# Your assignment
Going from the top of the listing below to the line that holds "The Gary story", reproduce each line exactly; no pictures.

# Dataset

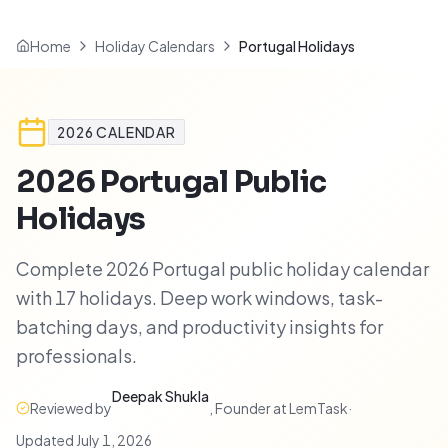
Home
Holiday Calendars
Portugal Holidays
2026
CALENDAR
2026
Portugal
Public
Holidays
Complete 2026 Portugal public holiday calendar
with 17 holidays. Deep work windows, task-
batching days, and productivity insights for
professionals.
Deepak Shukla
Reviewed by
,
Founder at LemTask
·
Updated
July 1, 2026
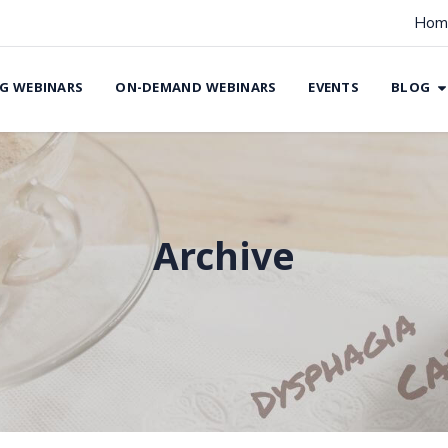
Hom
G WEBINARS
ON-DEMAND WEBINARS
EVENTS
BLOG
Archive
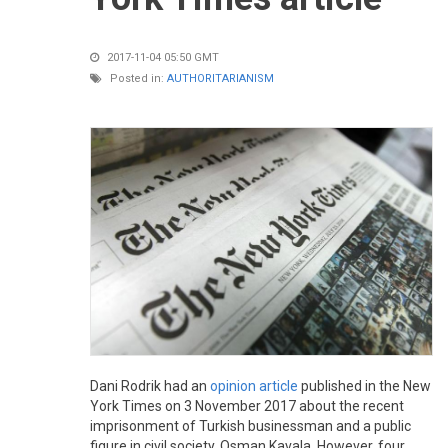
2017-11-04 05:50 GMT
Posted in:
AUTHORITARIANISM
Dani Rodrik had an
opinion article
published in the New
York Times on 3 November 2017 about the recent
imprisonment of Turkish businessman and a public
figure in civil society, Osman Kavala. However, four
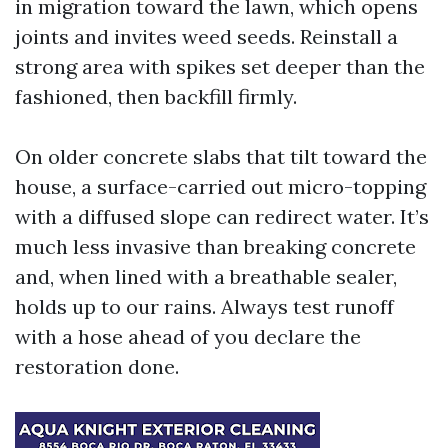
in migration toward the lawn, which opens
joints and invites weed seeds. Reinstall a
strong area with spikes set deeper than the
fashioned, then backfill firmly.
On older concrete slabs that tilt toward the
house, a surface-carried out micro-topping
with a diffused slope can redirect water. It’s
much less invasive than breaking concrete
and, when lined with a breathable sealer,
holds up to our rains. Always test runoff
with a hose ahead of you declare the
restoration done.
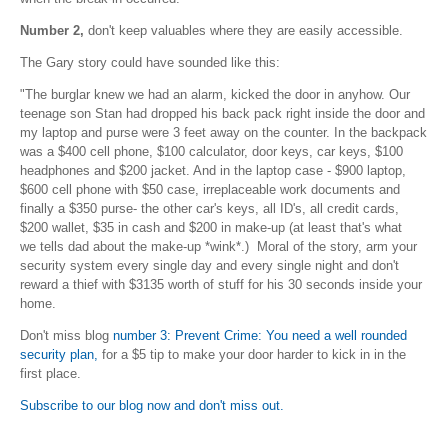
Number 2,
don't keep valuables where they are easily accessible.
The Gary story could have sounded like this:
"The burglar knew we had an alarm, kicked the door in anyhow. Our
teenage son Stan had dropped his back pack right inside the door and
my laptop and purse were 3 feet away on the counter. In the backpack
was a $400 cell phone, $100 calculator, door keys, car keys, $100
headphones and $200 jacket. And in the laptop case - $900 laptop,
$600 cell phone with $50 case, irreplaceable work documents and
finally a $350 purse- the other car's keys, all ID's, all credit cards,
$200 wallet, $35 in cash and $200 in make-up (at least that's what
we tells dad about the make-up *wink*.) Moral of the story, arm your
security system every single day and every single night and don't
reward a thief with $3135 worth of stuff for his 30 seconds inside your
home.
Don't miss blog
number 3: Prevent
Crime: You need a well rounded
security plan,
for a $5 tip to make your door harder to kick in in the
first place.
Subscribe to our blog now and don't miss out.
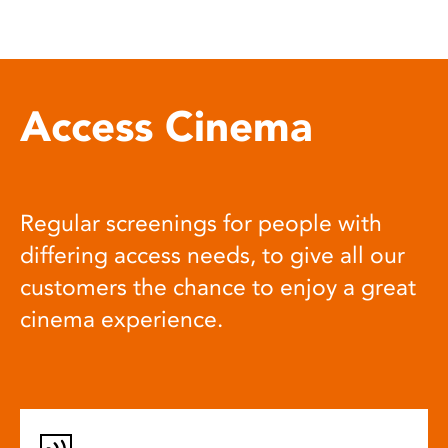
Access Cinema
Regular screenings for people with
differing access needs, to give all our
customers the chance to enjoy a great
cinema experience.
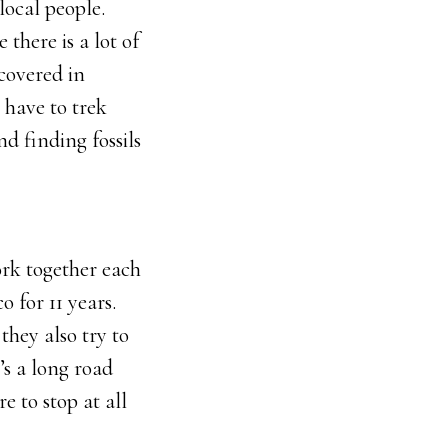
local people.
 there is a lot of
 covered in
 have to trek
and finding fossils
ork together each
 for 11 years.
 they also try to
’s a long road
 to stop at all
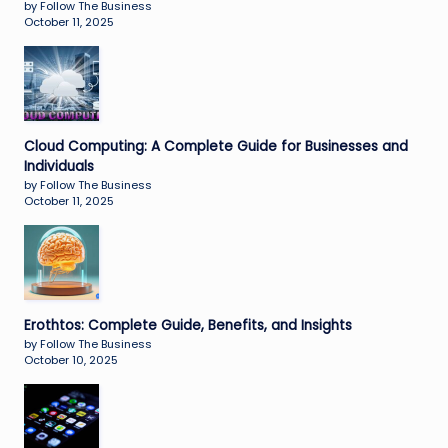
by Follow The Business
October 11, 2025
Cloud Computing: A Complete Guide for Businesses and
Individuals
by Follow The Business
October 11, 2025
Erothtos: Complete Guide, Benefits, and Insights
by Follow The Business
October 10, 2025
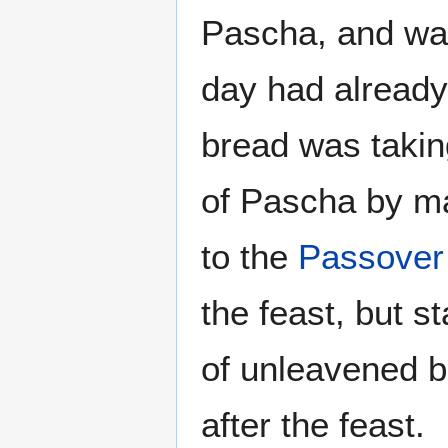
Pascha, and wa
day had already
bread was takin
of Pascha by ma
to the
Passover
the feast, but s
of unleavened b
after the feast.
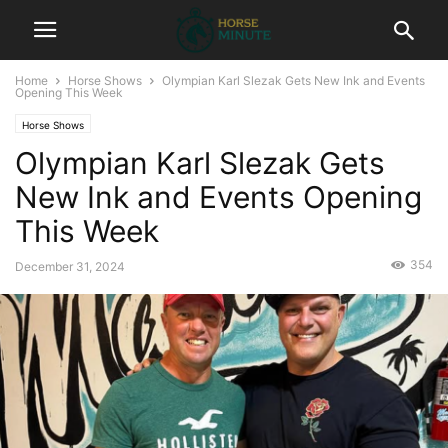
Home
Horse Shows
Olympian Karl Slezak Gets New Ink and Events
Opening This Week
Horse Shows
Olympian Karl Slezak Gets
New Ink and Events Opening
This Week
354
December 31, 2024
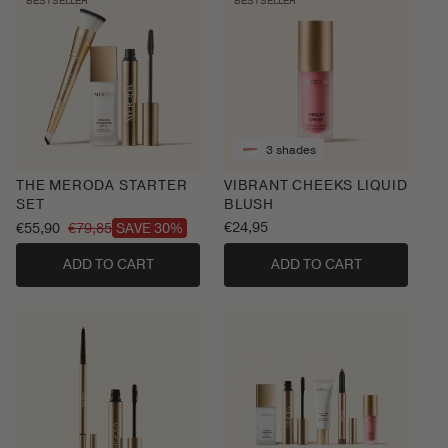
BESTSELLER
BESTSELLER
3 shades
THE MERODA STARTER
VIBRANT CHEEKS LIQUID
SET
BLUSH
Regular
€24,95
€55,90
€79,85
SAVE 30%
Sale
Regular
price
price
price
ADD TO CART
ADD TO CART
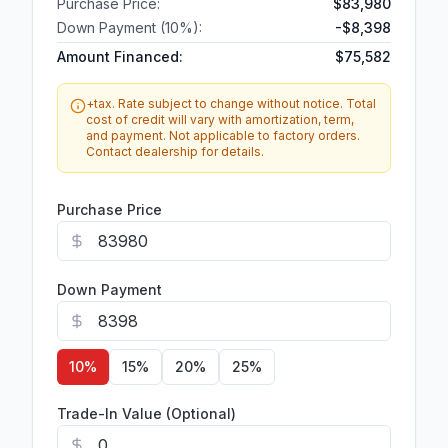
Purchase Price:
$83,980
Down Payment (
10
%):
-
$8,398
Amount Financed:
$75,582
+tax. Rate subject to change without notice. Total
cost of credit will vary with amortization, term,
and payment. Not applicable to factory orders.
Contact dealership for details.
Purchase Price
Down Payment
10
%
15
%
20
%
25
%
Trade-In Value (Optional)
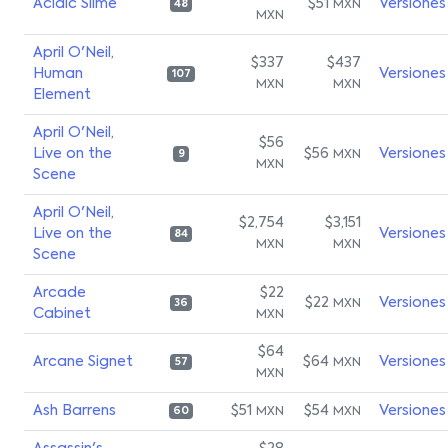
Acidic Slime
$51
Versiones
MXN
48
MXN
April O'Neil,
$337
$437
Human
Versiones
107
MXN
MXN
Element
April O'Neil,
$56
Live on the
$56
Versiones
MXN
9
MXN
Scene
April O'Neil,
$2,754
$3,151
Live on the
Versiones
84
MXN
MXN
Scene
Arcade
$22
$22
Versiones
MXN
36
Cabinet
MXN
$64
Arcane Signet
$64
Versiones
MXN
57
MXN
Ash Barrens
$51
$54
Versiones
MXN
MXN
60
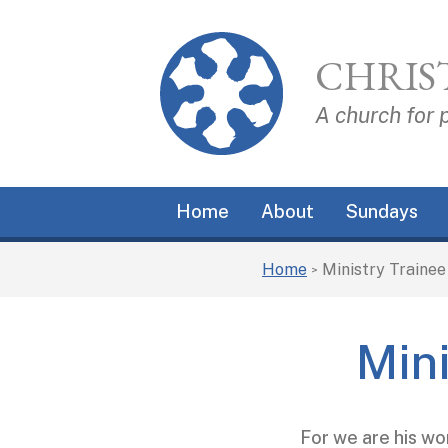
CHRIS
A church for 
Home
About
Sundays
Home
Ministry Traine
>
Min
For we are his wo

# Answer
Home
Holiday Calendars
Portugal Holidays
2026
CALENDAR
2026
Portugal
Public
Holidays
Complete 2026 Portugal public holiday calendar
with 17 holidays. Deep work windows, task-
batching days, and productivity insights for
professionals.
Deepak Shukla
Reviewed by
,
Founder at LemTask
·
Updated
July 1, 2026
Hom
G WEBINARS
ON-DEMAND WEBINARS
EVENTS
BLOG
Archive
2017-11-04 05:50 GMT
Posted in:
AUTHORITARIANISM
Dani Rodrik had an
opinion article
published in the New
York Times on 3 November 2017 about the recent
imprisonment of Turkish businessman and a public
figure in civil society, Osman Kavala. However, four
in migration toward the lawn, which opens
joints and invites weed seeds. Reinstall a
strong area with spikes set deeper than the
fashioned, then backfill firmly.
On older concrete slabs that tilt toward the
house, a surface-carried out micro-topping
with a diffused slope can redirect water. It’s
much less invasive than breaking concrete
and, when lined with a breathable sealer,
holds up to our rains. Always test runoff
with a hose ahead of you declare the
restoration done.
Number 2,
don't keep valuables where they are easily accessible.
The Gary story could have sounded like this:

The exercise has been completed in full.